1. In the organization’s environment
- There is full integration up and down the organization: advertising, newsroom, production, front office
- Company respects and embraces differences
- People treat one another with respect and dignity
- Unfounded fears about diversity have been rooted out
- Company benefits meets the needs of all workers
- The company values diversity of thought, culture and style
- People feel comfortable sharing their opinions
- The company articulates its core values
2. In the newsroom
- There are lots of debates
- The company reshapes its news coverage to better reflect and serve the diversity of the market
- The company reshapes the perception of the public, using people of color as experts in issues other than race, ethnicity, gender and sexuality
- The company includes people of color, gays, lesbians and white women in decision-making, news values conversations
3. In community relations
- The organization embraces all communities it serves
- The company address issues relevant to the community
- The organization is engaged in an ongoing dialogue with the community about issues of prejudice without fear of where the dialogue might lead
- The company promotes and sponsors diversity programs in the community, including its philanthropic efforts
- Ideas and solutions are encouraged and treated as valuable
Level Four: Ingraining Values
The news organization is reaping the benefits of its work in diversity from integration of the top ranks to financial rewards on the bottom line. The value of diversity is understood throughout the organization.

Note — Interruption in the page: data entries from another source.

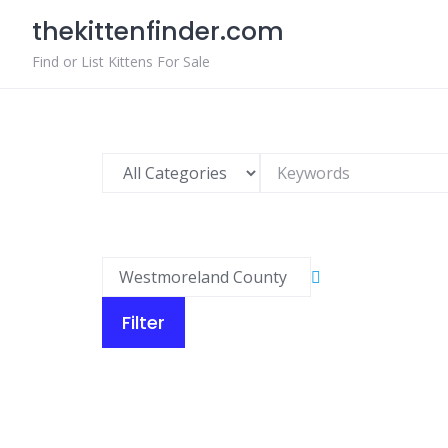
Skip
thekittenfinder.com
to
content
Find or List Kittens For Sale
Filter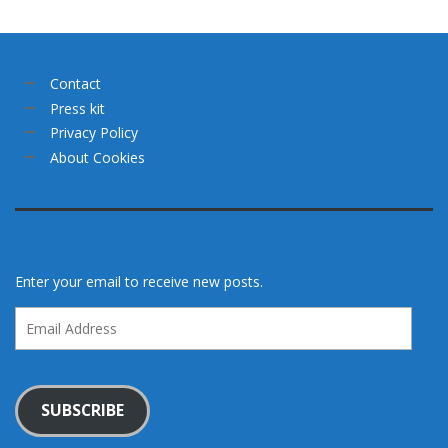
Contact
Press kit
Privacy Policy
About Cookies
Enter your email to receive new posts.
Email
Address
SUBSCRIBE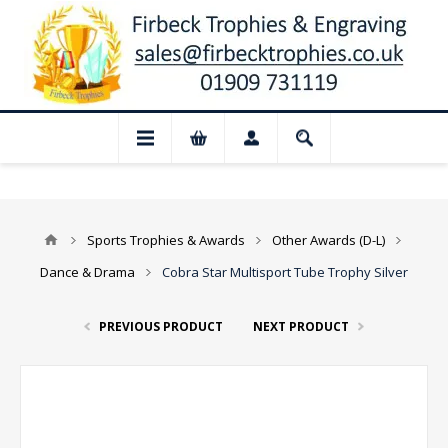
 Closed for August: Our shop and websit
Sports Trophies & Awards
Other Awards (D-L)
Dance & Drama
Cobra Star Multisport Tube Trophy Silver
PREVIOUS PRODUCT
NEXT PRODUCT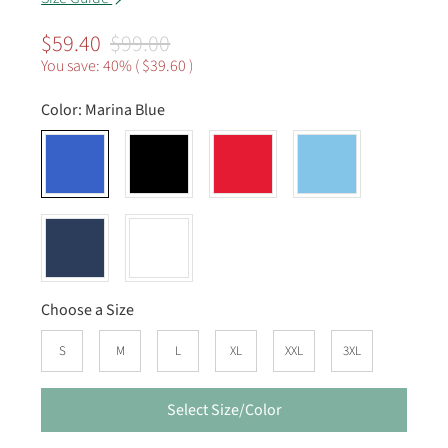
$59.40
$99.00
You save: 40% (
$39.60
)
Color:
Marina Blue
Choose a Size
S
M
L
XL
XXL
3XL
Select Size/Color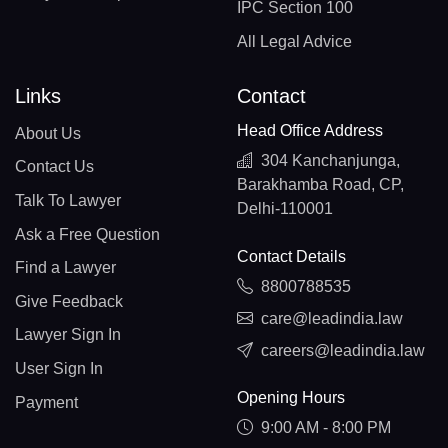
IPC Section 100
All Legal Advice
Links
Contact
Head Office Address
About Us
304 Kanchanjunga,
Contact Us
Barakhamba Road, CP,
Talk To Lawyer
Delhi-110001
Ask a Free Question
Contact Details
Find a Lawyer
8800788535
Give Feedback
care@leadindia.law
Lawyer Sign In
careers@leadindia.law
User Sign In
Opening Hours
Payment
9:00 AM - 8:00 PM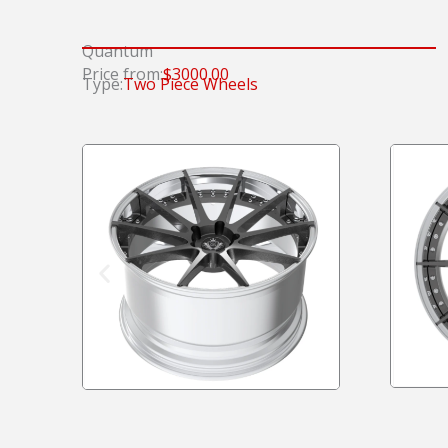
Quantum
Price from:
$3000.00
Type:
Two Piece Wheels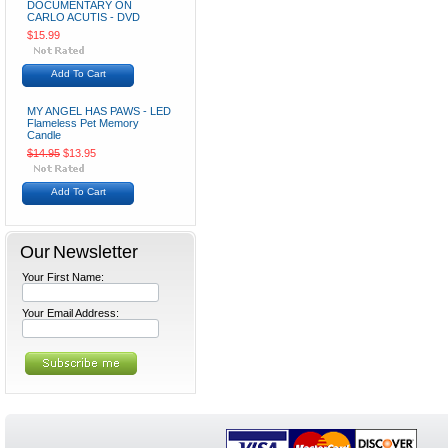
DOCUMENTARY ON
CARLO ACUTIS - DVD
$15.99
Add To Cart
MY ANGEL HAS PAWS - LED
Flameless Pet Memory
Candle
$14.95
$13.95
Add To Cart
Our Newsletter
Your First Name:
Your Email Address: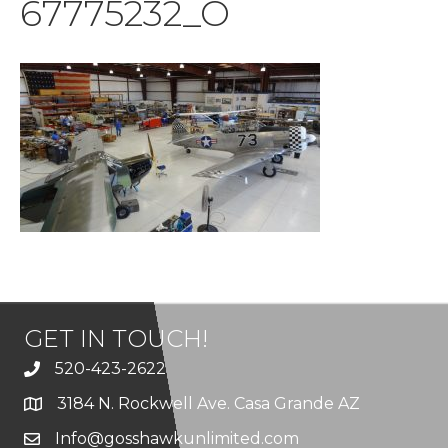
67775232_O
GET IN TOUCH!
520-423-2622
3184 N. Rockwell Ave. Casa Grande AZ
Info@gosshawkunlimited.com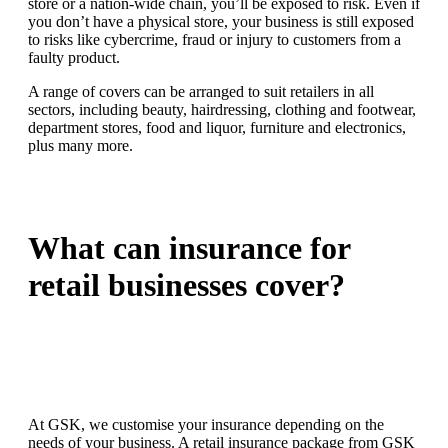
store or a nation-wide chain, you’ll be exposed to risk. Even if
you don’t have a physical store, your business is still exposed
to risks like cybercrime, fraud or injury to customers from a
faulty product.
A range of covers can be arranged to suit retailers in all
sectors, including beauty, hairdressing, clothing and footwear,
department stores, food and liquor, furniture and electronics,
plus many more.
What can insurance for
retail businesses cover?
At GSK, we customise your insurance depending on the
needs of your business. A retail insurance package from GSK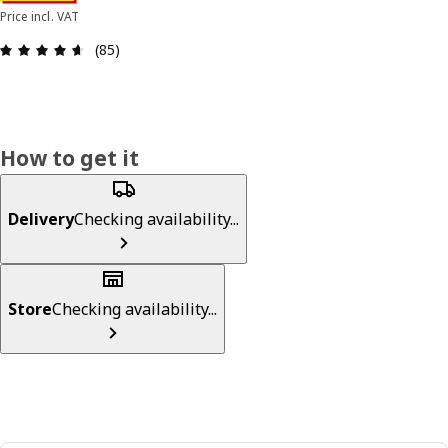
Price incl. VAT
Review: 4.6 out of 5 stars. Total reviews: 85
(85)
How to get it
Delivery
Checking availability...
Store
Checking availability...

- The top-ranking officer sets the example
- Top management is fully vested in the work
- Executive and management ranks are racially and ethnically diverse
- The diversity plan is clearly state throughout the company
- Middle managers are trained to cross boundaries and break glass ceilings
- Members of the community’s disenfranchised neighborhoods see the newspaper as an advocate for fair treatment
- The diversity strategy is tied to the bottom line
- The company is profitable and growing financially
- The company used new and modified products to tap into communities of color
- There is an unwavering commitment to good and ethical journalism
- Readership is high
- Prestigious jobs (White House correspondent, foreign bureaus) are also assigned to journalists of color
- Employees no longer fear discussing differences
Level Five: “A State of Being”
The ills of bias and discrimination are put to rout in the workplace. For some, that is the consequence of daily vigilance on the part of those who keep diversity at the center of thought. For others, this new ‘state of being’ no longer requires conscious attention to diversity. Instead, this happened naturally.
One vision…
- Management is talking about it everyday
- Decisions take diversity into consideration
- A strong recruitment and retention program is in place
- Diversity is celebrated throughout the organization
- A diversity plan is in place that is focused and includes reasonable deadlines
Another vision…
- Less time is spent talking about the subject
- The company is so diverse that race and ethnicity need not come into play in hiring and promotions
- The workplace is truly colorblind
- There’s no need for a diversity plan
- Gender, race and ethnicity fall from the conversation
- Diversity is no longer an initiative. It is a state of being.